Online proctoring is een tool om digitaal tentamens af te nemen, waarbij met behulp van controlesoftware op afstand kan worden gesurveilleerd. Er zijn meerdere vormen van online proctoring, waaronder: live proctoring, geautomatiseerde proctoring waarbij de software een deel van de detectie overneemt en proctoring waarbij het afgenomen examen op een later tijdstip wordt bekeken c.q. bestudeerd. Deze digitale controle op afstand brengt de nodige privacyrisico’s met zich mee. Er worden namelijk opnames gemaakt in het huis van de student, door middel van een webcam. Daarbij wordt het gedrag van studenten niet alleen geobserveerd tijdens het maken van de toets, maar worden beeldopnames tevens opgeslagen voor eventuele nadere bestudering na afloop. Dit technologische hulpmiddel draait dus grotendeels om het verzamelen en analyseren van (persoons)gegevens. Dientengevolge rijst de vraag hoe online proctoring zich verhoudt tot het recht op privacy en de AVG.

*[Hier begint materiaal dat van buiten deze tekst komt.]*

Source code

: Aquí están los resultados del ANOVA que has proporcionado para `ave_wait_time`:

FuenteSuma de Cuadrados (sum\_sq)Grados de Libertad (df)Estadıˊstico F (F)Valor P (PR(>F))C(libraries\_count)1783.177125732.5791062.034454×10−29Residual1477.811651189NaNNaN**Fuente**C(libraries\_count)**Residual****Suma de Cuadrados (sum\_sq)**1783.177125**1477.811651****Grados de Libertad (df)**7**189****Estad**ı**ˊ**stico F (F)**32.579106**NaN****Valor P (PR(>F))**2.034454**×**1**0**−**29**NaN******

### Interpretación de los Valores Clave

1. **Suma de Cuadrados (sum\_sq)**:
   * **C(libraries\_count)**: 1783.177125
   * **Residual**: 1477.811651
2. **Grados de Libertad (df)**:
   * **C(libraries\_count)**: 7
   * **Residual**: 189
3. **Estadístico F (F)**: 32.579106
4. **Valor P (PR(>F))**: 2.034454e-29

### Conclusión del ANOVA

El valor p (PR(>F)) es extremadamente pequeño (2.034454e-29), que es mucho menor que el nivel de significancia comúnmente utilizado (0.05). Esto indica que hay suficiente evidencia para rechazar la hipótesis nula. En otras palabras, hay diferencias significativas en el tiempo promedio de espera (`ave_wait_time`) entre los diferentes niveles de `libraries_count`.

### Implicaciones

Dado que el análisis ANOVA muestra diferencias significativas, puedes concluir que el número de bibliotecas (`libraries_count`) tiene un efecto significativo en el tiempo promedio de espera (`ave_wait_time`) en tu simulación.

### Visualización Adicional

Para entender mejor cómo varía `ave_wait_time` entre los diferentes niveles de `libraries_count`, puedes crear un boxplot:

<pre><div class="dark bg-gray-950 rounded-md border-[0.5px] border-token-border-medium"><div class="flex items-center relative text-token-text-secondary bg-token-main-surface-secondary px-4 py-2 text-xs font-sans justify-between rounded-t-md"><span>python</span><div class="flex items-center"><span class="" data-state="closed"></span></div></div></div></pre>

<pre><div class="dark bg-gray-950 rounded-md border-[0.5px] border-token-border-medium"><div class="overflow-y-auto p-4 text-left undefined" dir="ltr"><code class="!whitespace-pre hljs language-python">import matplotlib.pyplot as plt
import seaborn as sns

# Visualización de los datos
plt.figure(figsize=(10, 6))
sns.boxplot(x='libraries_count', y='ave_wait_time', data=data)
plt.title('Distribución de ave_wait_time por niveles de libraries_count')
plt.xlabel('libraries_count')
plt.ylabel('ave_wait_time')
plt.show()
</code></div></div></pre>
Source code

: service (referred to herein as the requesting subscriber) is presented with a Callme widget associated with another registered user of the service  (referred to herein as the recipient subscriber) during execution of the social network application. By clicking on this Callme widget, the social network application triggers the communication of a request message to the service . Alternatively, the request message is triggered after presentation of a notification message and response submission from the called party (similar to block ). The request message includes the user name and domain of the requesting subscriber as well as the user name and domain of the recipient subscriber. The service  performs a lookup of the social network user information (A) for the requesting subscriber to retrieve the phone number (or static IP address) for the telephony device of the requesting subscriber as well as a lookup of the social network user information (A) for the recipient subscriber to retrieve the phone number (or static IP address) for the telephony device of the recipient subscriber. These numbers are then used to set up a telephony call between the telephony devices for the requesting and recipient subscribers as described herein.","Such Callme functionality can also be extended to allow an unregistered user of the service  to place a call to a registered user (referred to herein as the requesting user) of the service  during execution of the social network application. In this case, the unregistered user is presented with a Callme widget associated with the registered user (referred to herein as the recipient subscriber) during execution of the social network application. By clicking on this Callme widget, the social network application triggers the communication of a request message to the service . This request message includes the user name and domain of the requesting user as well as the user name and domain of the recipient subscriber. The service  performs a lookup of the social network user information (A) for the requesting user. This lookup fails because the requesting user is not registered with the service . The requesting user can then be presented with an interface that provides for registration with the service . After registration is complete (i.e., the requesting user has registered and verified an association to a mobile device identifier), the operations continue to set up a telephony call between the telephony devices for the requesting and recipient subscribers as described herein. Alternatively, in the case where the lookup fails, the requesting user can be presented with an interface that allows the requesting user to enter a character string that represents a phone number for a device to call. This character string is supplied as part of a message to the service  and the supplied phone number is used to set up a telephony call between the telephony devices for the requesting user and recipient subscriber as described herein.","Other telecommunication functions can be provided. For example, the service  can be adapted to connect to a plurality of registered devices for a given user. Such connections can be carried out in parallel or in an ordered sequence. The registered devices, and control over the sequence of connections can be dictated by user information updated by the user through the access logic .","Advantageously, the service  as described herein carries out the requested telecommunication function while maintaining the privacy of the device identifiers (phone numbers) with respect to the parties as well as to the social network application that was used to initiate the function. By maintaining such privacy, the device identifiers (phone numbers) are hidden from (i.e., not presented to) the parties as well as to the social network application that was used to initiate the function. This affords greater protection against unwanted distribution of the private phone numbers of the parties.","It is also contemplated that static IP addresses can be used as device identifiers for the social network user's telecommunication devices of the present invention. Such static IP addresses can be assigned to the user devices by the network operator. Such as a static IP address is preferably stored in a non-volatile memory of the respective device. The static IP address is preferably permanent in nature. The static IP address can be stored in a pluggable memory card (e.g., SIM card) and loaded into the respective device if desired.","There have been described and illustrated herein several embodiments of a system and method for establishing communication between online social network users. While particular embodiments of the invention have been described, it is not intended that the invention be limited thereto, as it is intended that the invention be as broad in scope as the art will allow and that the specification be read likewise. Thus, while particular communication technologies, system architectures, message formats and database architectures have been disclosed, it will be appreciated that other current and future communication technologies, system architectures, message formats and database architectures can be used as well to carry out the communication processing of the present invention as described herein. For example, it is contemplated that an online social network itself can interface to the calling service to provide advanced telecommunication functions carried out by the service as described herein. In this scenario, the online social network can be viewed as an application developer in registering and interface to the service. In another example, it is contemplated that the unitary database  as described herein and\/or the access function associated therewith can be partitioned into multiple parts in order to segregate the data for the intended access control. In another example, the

Recht op privacy: Online proctoring en het EVRM

Het recht op privacy is onder meer gewaarborgd in artikel 8 EVRM. Online proctoring staat op gespannen voet met het wetsartikel: het maken van opnames in de privéomgeving van een student is immers een evidente schending op het recht van privacy. Dit grondrecht is echter niet absoluut en de huidige omstandigheden kunnen een inbreuk op art. 8 EVRM rechtvaardigen. Onderwijsinstellingen moeten immers – ook in tijden van corona – de kwaliteit van het onderwijs waarborgen en dienen objectief te kunnen vaststellen of een student al dan niet voldoet aan de voorwaarden die de onderwijsinstelling stelt ten aanzien kennis, inzicht en vaardigheden.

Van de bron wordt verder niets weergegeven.